# My first Muley!



## Texhntr1022 (Jul 27, 2009)

Been trying to drop the string on a muley for 3 years now and finally got a chance to do it. Took this cull buck outta the herd on 09/23/09 @ 5:30 pm in Sheridan Co. Nebraska.


----------



## Grizzly1 (Dec 12, 2008)

Congrats, now your addicted! Lotta good meat there!


----------



## Bucksnort (Jun 29, 2004)

very cool,congrats


----------



## RB II (Feb 26, 2009)

2cool. Great 1st muley.


----------



## Sunbeam (Feb 24, 2009)

Those horns look a little funky but the rest of him is first class. Congrats on you first. Hope it is not the last.


----------



## Fin "N" Tonic (Aug 27, 2008)

Great Muley! I had a chance at my first one last year in Alberta that was pushing 180+ B/C. Drew back and my peep sight busted. Had to watch the darn thing run up the hill away from me. I was totally sick. Anyway congrats on the fine animal!


----------



## Chunky (Oct 15, 2006)

He doesn't look like a cull to me, congrats on a fine muley. It took me three years to get my first one (only one) as well. Good job!


----------



## Screeminreel (Jun 2, 2004)

Hey bud that's a great buck, cull or not. 
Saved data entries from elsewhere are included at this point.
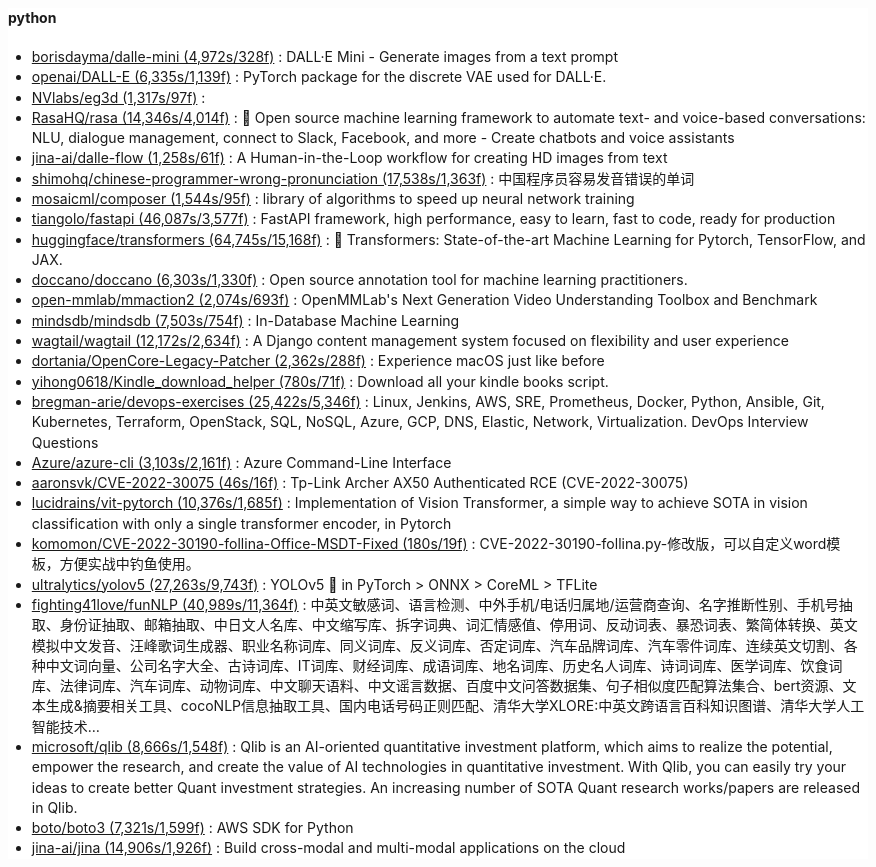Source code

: #### python
* [borisdayma/dalle-mini (4,972s/328f)](https://github.com/borisdayma/dalle-mini) : DALL·E Mini - Generate images from a text prompt
* [openai/DALL-E (6,335s/1,139f)](https://github.com/openai/DALL-E) : PyTorch package for the discrete VAE used for DALL·E.
* [NVlabs/eg3d (1,317s/97f)](https://github.com/NVlabs/eg3d) : 
* [RasaHQ/rasa (14,346s/4,014f)](https://github.com/RasaHQ/rasa) : 💬 Open source machine learning framework to automate text- and voice-based conversations: NLU, dialogue management, connect to Slack, Facebook, and more - Create chatbots and voice assistants
* [jina-ai/dalle-flow (1,258s/61f)](https://github.com/jina-ai/dalle-flow) : A Human-in-the-Loop workflow for creating HD images from text
* [shimohq/chinese-programmer-wrong-pronunciation (17,538s/1,363f)](https://github.com/shimohq/chinese-programmer-wrong-pronunciation) : 中国程序员容易发音错误的单词
* [mosaicml/composer (1,544s/95f)](https://github.com/mosaicml/composer) : library of algorithms to speed up neural network training
* [tiangolo/fastapi (46,087s/3,577f)](https://github.com/tiangolo/fastapi) : FastAPI framework, high performance, easy to learn, fast to code, ready for production
* [huggingface/transformers (64,745s/15,168f)](https://github.com/huggingface/transformers) : 🤗 Transformers: State-of-the-art Machine Learning for Pytorch, TensorFlow, and JAX.
* [doccano/doccano (6,303s/1,330f)](https://github.com/doccano/doccano) : Open source annotation tool for machine learning practitioners.
* [open-mmlab/mmaction2 (2,074s/693f)](https://github.com/open-mmlab/mmaction2) : OpenMMLab's Next Generation Video Understanding Toolbox and Benchmark
* [mindsdb/mindsdb (7,503s/754f)](https://github.com/mindsdb/mindsdb) : In-Database Machine Learning
* [wagtail/wagtail (12,172s/2,634f)](https://github.com/wagtail/wagtail) : A Django content management system focused on flexibility and user experience
* [dortania/OpenCore-Legacy-Patcher (2,362s/288f)](https://github.com/dortania/OpenCore-Legacy-Patcher) : Experience macOS just like before
* [yihong0618/Kindle_download_helper (780s/71f)](https://github.com/yihong0618/Kindle_download_helper) : Download all your kindle books script.
* [bregman-arie/devops-exercises (25,422s/5,346f)](https://github.com/bregman-arie/devops-exercises) : Linux, Jenkins, AWS, SRE, Prometheus, Docker, Python, Ansible, Git, Kubernetes, Terraform, OpenStack, SQL, NoSQL, Azure, GCP, DNS, Elastic, Network, Virtualization. DevOps Interview Questions
* [Azure/azure-cli (3,103s/2,161f)](https://github.com/Azure/azure-cli) : Azure Command-Line Interface
* [aaronsvk/CVE-2022-30075 (46s/16f)](https://github.com/aaronsvk/CVE-2022-30075) : Tp-Link Archer AX50 Authenticated RCE (CVE-2022-30075)
* [lucidrains/vit-pytorch (10,376s/1,685f)](https://github.com/lucidrains/vit-pytorch) : Implementation of Vision Transformer, a simple way to achieve SOTA in vision classification with only a single transformer encoder, in Pytorch
* [komomon/CVE-2022-30190-follina-Office-MSDT-Fixed (180s/19f)](https://github.com/komomon/CVE-2022-30190-follina-Office-MSDT-Fixed) : CVE-2022-30190-follina.py-修改版，可以自定义word模板，方便实战中钓鱼使用。
* [ultralytics/yolov5 (27,263s/9,743f)](https://github.com/ultralytics/yolov5) : YOLOv5 🚀 in PyTorch > ONNX > CoreML > TFLite
* [fighting41love/funNLP (40,989s/11,364f)](https://github.com/fighting41love/funNLP) : 中英文敏感词、语言检测、中外手机/电话归属地/运营商查询、名字推断性别、手机号抽取、身份证抽取、邮箱抽取、中日文人名库、中文缩写库、拆字词典、词汇情感值、停用词、反动词表、暴恐词表、繁简体转换、英文模拟中文发音、汪峰歌词生成器、职业名称词库、同义词库、反义词库、否定词库、汽车品牌词库、汽车零件词库、连续英文切割、各种中文词向量、公司名字大全、古诗词库、IT词库、财经词库、成语词库、地名词库、历史名人词库、诗词词库、医学词库、饮食词库、法律词库、汽车词库、动物词库、中文聊天语料、中文谣言数据、百度中文问答数据集、句子相似度匹配算法集合、bert资源、文本生成&摘要相关工具、cocoNLP信息抽取工具、国内电话号码正则匹配、清华大学XLORE:中英文跨语言百科知识图谱、清华大学人工智能技术…
* [microsoft/qlib (8,666s/1,548f)](https://github.com/microsoft/qlib) : Qlib is an AI-oriented quantitative investment platform, which aims to realize the potential, empower the research, and create the value of AI technologies in quantitative investment. With Qlib, you can easily try your ideas to create better Quant investment strategies. An increasing number of SOTA Quant research works/papers are released in Qlib.
* [boto/boto3 (7,321s/1,599f)](https://github.com/boto/boto3) : AWS SDK for Python
* [jina-ai/jina (14,906s/1,926f)](https://github.com/jina-ai/jina) : Build cross-modal and multi-modal applications on the cloud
If you need help with any more "cull's" just give me a holler. I would love to get a cull like that.


----------



## Texhntr1022 (Jul 27, 2009)

Thanks for the comments..... btw I was hooked b4 this one, it only got worse!


----------



## tokavi (May 6, 2006)

Nice buck Brian! Looks like Troy put you in the right stand! LOL


----------



## bzrk180 (Jan 7, 2008)

1st???

Dude, that might be the Mulie of your lifetime!!

Good job!!


----------



## bobby n (Jul 31, 2007)

very nice


----------



## Josh5 (Jun 27, 2007)

Congrats, good job!


----------



## Texhntr1022 (Jul 27, 2009)

No I put up that stand..... come to think of it I've put up all of the stands.


----------



## Marsh Rat (Mar 15, 2006)

Sweet...


----------



## FrankL (Dec 7, 2004)

Congrats, gotta love those Ne. mulies.


----------



## huntr4life (Apr 30, 2007)

Wow, great buck! congrats.


----------



## Haute Pursuit (Jun 26, 2006)

That is a heck of a nice Muley string or cartridge. Congrats!


----------



## Fishin' Soldier (Dec 25, 2007)

Cull??? Where can I get a cull like that..awesome deer man.


----------



## catchysumfishy (Jul 19, 2008)

A fine Trophy there, Congrat's!


----------



## Trouthunter (Dec 18, 1998)

Very cool! Congratulations!

TH


----------



## Redfishr (Jul 26, 2004)

Absolutely beautiful.........I love them mulies.
Congrats on a fine trophy.....


----------



## vivaterlingua (Oct 8, 2009)

My grandparents used to live on 40 acres in colorado and those mules were everywhere. Only thing is I never saw one that big! 
Very nice


----------



## Titus Bass (Dec 26, 2008)

Very cool......congrats.....


----------